Direct numerical simulations of stably stratified decaying unforced turbulence

Abstract

In the present paper, the turbulent mixing and structure of decaying stably stratified flows are investigated using direct numerical simulations (DNS). A key quantity for estimating turbulent diapyncal mixing in stably stratified flows is the flux Richardson number Rf (also commonly referred to as the mixing efficiency) which is a measure of the amount of turbulent kinetic energy that is irreversibly converted to background potential energy. Using simulations with varying strengths of density stratification, it is found that when the buoyancy Reynolds number Reb=ϵ/(νN2) (where ϵ is the turbulent kinetic energy dissipation rate, ν is the kinematic viscosity, and N is the Brunt–Väisälä frequency), is less than 10, Rf becomes a property of the fluid as strong buoyancy effects inhibit turbulent mixing and hence Rf is influenced by (molecular) Prandtl number effects.
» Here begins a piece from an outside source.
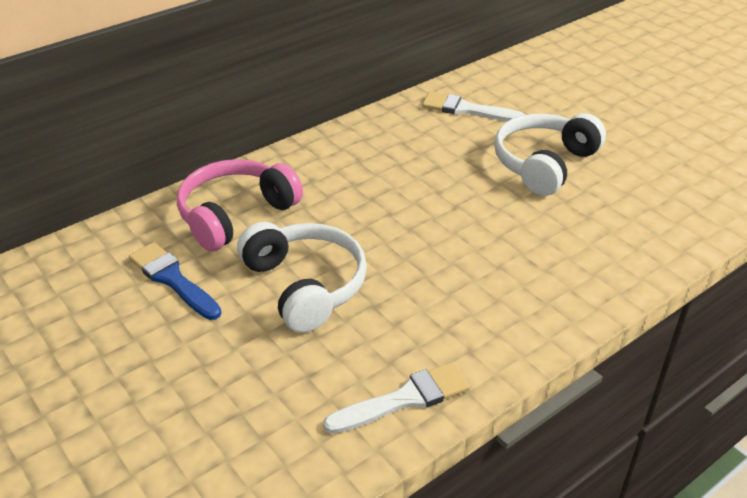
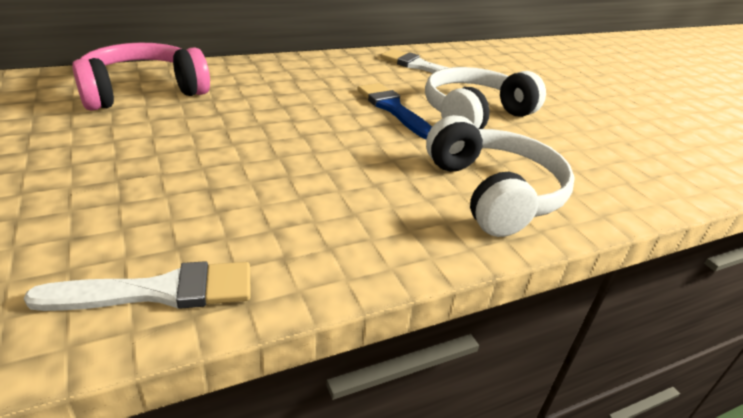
camera: 10 degrees right, 5 degrees down
blue brush [129,242,221,320] -> blue brush moved to [357,83,432,139]
white headphones [237,222,367,333] -> white headphones moved to [426,115,575,237]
On the other hand, for energetic flows at higher buoyancy Reynolds numbers (i.e. Reb > O(10)), Prandtl number effects diminish, indicating that Rf is a property of the flow. Flow visualization of enstrophy structures show the presence of elongated vortex tubes characteristic of classic isotropic turbulence for weakly stratified flows while ‘pancake-like’ structures emerge for strongly stratified flows.